I discovered Mr Rogers when my son was young. He would walk down the steps, put on his cardigan, change his shoes and welcome us to his neighborhood. He was quiet and gentle and never threatening. I could feel myself coming to rest as we walked through his neighborhood, as he talked about childhood fears, as he sang to us.
A book I’m reading right now suggests that Mr Rogers knew what he was doing with little children. In The God-Shaped Brain, psychiatrist Timothy Jennings argues from research that the childhood brain is developing and wiring itself and that the violent stimulation of the brain inhibits development of the pre-frontal cortex, the part of our brains responsible for reasoned thought. Instead, the limbic system, which is responsible for emotional responses, particularly our response to danger, fires up, hindering the pre-frontal cortex functions. He further argues that this happens with all “theatrical entertainment” on TV, but not with educational television. And he connects these things to issues of impulse control, ADHD and more.
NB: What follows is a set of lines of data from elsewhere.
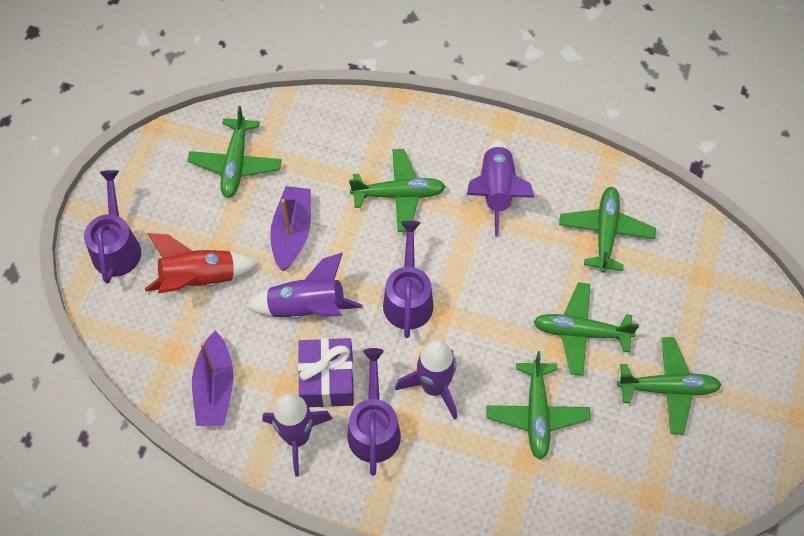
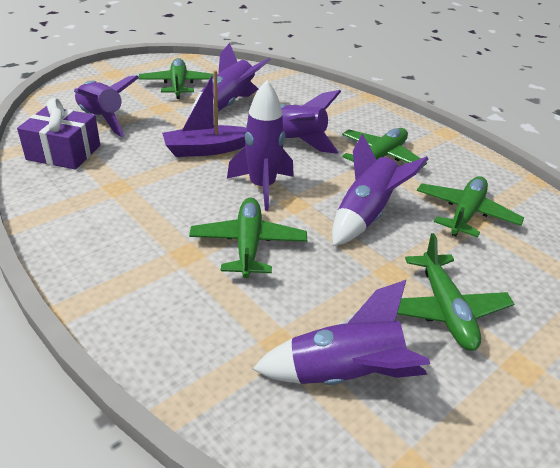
green plane: 6 -> 5
purple boat: 2 -> 1
purple rocket: 4 -> 6
purple watering can: 3 -> 0
red rocket: 1 -> 0

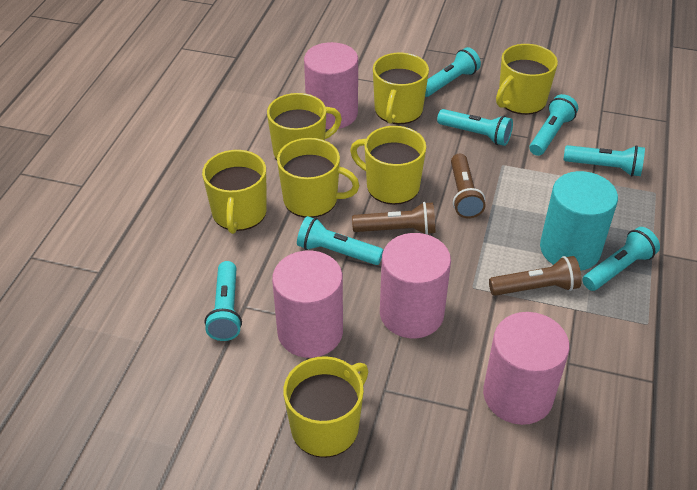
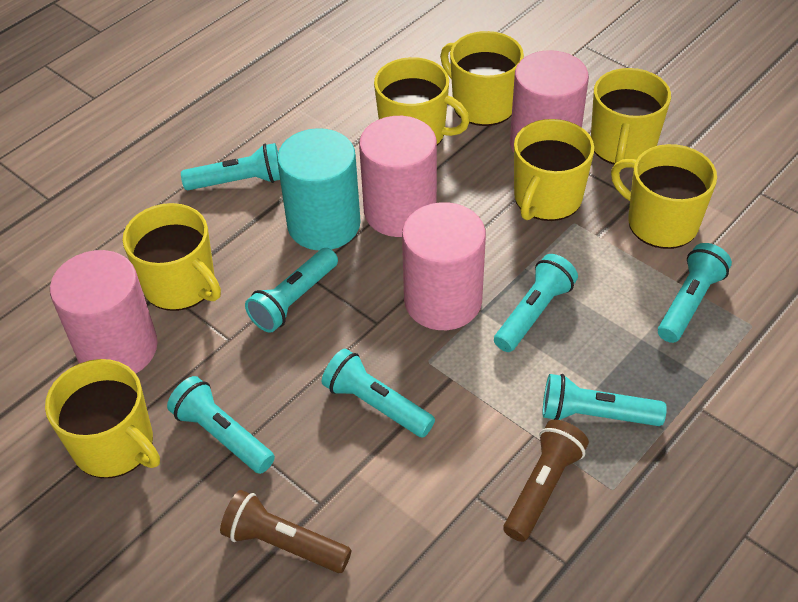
brown flashlight: 3 -> 2

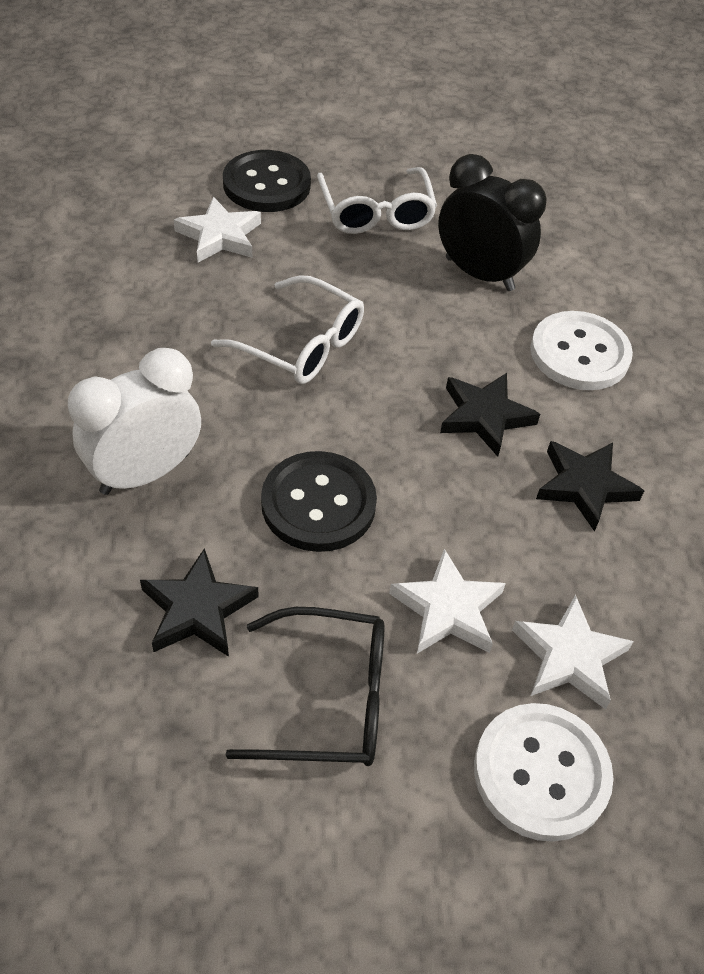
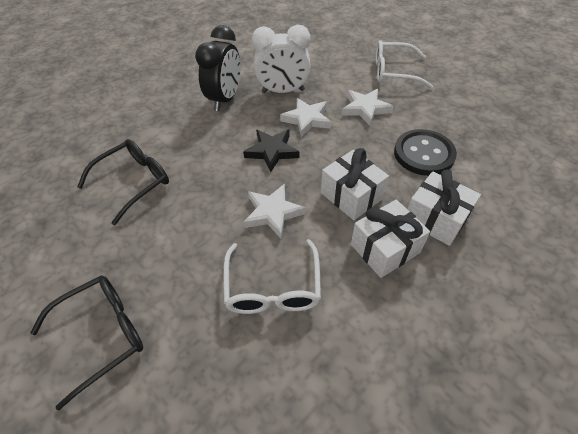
black button: 2 -> 1
black glasses: 1 -> 2
black star: 3 -> 1
white button: 2 -> 0
white gift: 0 -> 3

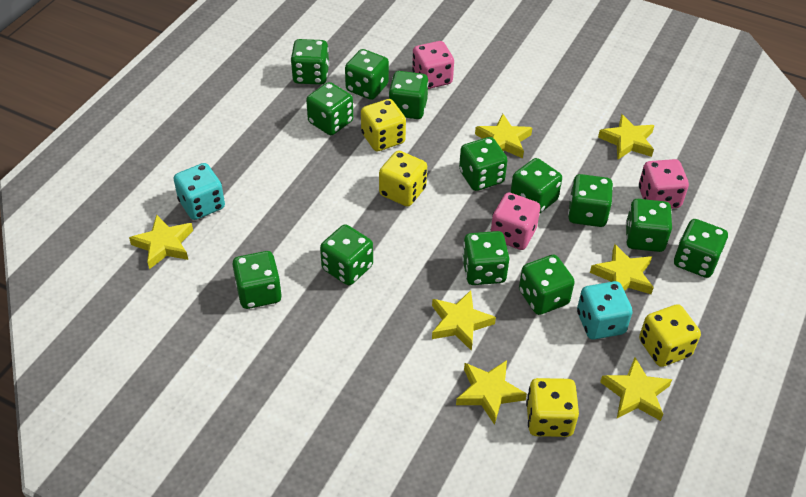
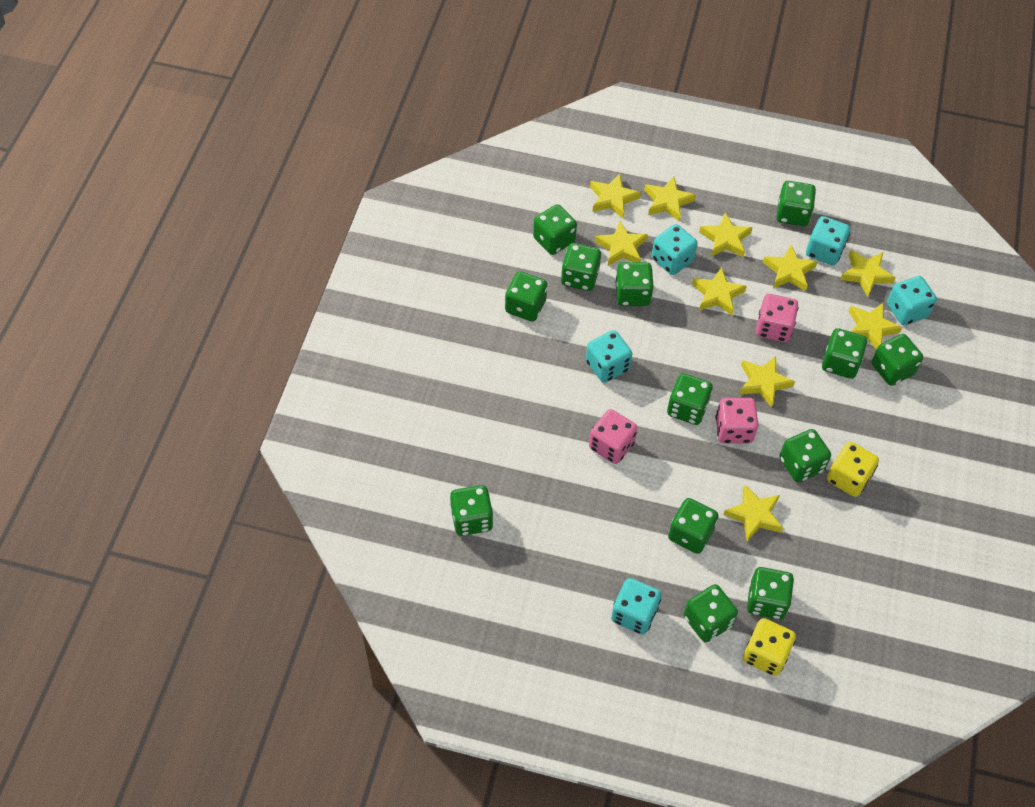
turquoise dice: 2 -> 5
yellow dice: 4 -> 2
yellow star: 7 -> 10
He also quotes statistics that show that the advent of TV in the US and Canada in roughly 1945 correlates with a 93 percent increase in murder rates. What is interesting is that this was the time of Howdy Doody and Gilligan’s Island. In South Africa, where TV wasn’t introduced until 1974 and the content increasingly violent, the murder rate actually declined during the 1945 to 1974 period prior to TV but went up 130 percent 1974-87. Now many will argue this is correlation and not causation. But I would ask, what other causative variable might account for this?
As I was writing this, news came of another school shooting. No doubt there will be discussions about mental illness. But in light of contemporary neuroscience, I wonder if we should be thinking more about how the brains of our children are being wired by media (and increasingly video) exposure at a young age, particularly before age 8. Certainly many will never act out violently. But what are the other effects? What about the capacity for sustained attention and rational thought? What about impulse control?
Will the visual media industry be like big tobacco, trying to deny the deleterious effects of their product? Time will tell. But more and more, as much as we might think him a bit odd and a product of another age, I can’t help but think that Mr Rogers was onto something.